INSTRUCTIONS FOR THE TASK.
Tally every line in the data that has the word "Breast" and report only the total.

DATA FOR THE TASK.

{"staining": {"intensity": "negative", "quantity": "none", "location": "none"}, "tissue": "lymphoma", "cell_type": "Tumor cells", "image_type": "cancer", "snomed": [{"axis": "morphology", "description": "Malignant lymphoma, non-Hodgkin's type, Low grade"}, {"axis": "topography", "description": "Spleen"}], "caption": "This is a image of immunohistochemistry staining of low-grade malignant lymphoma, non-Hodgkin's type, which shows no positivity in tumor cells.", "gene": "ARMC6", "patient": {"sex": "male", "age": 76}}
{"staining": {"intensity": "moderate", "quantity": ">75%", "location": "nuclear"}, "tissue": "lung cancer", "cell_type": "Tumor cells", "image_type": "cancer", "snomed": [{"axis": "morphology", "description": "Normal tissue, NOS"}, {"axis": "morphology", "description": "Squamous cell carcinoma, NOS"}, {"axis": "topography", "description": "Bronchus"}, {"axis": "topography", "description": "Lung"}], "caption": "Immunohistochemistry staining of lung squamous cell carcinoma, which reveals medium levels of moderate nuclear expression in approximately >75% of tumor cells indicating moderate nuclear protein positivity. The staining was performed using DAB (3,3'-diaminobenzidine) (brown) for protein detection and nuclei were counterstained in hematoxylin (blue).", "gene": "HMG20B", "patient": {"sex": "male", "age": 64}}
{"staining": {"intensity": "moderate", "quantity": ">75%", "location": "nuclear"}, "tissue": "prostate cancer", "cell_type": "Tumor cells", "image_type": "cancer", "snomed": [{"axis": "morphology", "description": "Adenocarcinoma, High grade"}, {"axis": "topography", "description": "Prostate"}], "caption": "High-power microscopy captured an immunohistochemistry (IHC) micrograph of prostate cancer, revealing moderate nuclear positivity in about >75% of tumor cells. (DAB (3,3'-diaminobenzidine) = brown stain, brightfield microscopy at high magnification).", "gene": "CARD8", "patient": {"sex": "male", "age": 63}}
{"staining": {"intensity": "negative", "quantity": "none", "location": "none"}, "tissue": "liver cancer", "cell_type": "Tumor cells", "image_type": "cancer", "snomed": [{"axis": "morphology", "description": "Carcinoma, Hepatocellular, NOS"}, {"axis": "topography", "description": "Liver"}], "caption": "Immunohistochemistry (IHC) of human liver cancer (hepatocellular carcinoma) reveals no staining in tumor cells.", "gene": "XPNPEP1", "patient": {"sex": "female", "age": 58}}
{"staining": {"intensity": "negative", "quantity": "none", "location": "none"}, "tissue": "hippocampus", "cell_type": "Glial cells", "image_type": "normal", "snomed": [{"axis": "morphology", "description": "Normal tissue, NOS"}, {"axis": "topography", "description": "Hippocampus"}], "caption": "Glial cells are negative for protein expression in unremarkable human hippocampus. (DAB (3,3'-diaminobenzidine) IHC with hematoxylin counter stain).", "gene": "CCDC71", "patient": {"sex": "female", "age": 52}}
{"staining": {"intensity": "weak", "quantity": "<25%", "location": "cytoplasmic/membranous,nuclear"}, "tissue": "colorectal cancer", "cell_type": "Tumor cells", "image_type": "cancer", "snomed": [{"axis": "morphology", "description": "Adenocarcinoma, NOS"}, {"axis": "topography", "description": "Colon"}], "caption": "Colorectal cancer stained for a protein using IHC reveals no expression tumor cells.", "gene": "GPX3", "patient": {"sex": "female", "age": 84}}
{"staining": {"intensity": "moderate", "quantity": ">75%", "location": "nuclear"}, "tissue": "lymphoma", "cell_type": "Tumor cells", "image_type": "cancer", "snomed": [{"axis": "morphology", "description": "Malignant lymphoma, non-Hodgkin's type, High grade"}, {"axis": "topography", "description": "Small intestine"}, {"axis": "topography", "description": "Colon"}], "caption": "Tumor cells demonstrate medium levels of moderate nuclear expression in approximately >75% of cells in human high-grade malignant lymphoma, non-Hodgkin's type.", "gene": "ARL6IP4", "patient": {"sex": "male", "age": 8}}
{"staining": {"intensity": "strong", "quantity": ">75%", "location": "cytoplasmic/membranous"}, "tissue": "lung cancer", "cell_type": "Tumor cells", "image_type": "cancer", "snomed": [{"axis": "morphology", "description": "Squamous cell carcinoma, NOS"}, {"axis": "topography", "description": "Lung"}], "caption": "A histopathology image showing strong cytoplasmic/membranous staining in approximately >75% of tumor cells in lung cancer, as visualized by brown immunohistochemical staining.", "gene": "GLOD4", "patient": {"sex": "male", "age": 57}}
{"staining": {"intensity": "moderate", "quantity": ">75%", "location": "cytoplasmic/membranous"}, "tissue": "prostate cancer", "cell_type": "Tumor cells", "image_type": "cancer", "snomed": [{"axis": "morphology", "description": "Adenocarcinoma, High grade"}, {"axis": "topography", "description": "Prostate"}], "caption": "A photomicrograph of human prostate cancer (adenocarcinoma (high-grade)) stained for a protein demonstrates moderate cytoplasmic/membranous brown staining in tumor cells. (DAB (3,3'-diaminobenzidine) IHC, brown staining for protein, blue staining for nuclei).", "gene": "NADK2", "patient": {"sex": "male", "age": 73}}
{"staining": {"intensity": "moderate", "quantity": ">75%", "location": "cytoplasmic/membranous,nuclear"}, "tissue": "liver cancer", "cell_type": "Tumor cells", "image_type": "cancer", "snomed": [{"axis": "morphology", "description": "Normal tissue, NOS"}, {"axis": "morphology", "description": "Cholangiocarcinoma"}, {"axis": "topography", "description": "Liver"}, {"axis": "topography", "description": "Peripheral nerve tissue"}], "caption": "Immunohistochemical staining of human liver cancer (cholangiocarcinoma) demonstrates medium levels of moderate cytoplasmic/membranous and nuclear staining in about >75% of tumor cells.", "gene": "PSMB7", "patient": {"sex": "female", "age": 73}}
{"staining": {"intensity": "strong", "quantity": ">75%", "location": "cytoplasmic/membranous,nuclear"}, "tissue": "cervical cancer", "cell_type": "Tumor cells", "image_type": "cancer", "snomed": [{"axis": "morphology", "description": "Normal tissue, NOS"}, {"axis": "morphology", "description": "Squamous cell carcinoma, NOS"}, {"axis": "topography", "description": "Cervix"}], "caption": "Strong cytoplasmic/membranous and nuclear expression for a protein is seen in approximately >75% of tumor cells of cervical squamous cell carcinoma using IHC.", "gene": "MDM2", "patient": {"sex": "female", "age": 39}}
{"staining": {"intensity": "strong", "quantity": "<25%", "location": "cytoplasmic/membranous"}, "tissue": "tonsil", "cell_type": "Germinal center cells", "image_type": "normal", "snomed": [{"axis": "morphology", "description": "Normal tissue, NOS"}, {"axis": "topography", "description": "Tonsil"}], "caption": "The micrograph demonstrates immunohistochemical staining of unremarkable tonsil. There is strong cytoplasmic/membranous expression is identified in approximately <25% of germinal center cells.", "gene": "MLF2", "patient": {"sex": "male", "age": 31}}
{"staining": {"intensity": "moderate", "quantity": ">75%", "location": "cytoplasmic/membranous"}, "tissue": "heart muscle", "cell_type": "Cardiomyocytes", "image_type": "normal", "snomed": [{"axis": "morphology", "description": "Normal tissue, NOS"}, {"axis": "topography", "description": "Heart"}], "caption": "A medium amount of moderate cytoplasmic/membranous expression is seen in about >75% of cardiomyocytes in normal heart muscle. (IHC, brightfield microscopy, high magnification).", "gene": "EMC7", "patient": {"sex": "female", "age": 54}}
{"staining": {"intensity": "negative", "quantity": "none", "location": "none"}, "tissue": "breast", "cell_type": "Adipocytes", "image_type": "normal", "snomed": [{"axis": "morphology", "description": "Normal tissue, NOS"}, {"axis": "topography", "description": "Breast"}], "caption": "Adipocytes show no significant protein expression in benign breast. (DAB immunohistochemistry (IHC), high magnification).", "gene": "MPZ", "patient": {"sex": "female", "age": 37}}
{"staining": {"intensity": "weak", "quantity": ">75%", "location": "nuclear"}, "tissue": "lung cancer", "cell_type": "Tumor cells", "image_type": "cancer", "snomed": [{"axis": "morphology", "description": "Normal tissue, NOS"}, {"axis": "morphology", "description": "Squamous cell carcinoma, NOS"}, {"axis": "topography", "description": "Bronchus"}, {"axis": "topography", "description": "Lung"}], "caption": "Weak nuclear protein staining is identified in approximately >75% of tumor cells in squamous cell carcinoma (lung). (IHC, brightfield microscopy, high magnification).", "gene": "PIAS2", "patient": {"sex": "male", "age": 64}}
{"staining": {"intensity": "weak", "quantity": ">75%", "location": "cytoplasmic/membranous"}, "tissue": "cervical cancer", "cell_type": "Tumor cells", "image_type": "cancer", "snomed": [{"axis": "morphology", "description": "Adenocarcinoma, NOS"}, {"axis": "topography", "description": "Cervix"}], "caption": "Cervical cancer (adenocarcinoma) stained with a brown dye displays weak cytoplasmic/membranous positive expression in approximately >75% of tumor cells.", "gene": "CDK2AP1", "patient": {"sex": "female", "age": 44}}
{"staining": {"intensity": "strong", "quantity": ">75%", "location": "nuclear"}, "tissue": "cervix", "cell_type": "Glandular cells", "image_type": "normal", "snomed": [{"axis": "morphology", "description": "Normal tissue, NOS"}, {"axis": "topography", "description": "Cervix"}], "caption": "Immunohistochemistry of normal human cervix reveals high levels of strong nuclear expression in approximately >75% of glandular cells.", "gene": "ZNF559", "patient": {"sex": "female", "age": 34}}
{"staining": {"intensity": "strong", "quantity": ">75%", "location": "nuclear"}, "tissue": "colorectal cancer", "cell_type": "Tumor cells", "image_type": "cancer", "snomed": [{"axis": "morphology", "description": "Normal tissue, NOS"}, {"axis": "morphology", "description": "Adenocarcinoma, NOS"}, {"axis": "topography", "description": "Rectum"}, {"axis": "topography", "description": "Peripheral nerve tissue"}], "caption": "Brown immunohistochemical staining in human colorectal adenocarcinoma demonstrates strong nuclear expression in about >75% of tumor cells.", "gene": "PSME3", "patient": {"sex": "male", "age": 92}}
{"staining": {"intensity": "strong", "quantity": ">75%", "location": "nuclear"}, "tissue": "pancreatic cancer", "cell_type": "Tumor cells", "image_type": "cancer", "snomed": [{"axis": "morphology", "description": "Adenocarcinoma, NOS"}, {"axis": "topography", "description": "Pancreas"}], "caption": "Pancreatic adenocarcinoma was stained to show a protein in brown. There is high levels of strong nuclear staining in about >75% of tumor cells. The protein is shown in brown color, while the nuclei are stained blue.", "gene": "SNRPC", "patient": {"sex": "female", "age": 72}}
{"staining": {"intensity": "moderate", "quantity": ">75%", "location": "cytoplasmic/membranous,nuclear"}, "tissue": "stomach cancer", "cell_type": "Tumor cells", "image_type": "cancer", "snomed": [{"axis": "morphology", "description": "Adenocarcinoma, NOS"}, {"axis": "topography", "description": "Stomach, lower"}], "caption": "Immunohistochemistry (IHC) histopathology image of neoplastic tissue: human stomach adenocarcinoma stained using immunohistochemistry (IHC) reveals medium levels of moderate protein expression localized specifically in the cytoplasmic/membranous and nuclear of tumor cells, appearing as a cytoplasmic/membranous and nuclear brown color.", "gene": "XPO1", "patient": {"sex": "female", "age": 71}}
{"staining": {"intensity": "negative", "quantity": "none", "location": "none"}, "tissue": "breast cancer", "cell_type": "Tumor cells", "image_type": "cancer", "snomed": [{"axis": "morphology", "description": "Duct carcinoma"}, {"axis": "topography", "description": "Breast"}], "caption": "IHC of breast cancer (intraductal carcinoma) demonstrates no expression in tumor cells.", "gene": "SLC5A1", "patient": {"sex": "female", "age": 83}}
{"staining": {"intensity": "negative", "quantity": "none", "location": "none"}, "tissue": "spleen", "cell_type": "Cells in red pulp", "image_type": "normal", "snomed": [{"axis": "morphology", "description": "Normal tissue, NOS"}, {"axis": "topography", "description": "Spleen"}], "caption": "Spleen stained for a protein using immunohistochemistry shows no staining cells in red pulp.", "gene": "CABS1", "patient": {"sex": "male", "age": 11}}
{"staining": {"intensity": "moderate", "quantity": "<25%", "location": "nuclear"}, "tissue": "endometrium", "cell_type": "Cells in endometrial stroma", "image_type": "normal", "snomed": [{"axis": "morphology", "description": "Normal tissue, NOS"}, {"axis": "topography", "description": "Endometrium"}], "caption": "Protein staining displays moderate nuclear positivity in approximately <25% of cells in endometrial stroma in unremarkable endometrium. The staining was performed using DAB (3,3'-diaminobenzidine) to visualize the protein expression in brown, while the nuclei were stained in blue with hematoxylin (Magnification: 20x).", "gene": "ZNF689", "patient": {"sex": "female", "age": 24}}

TASK SOLUTION.
2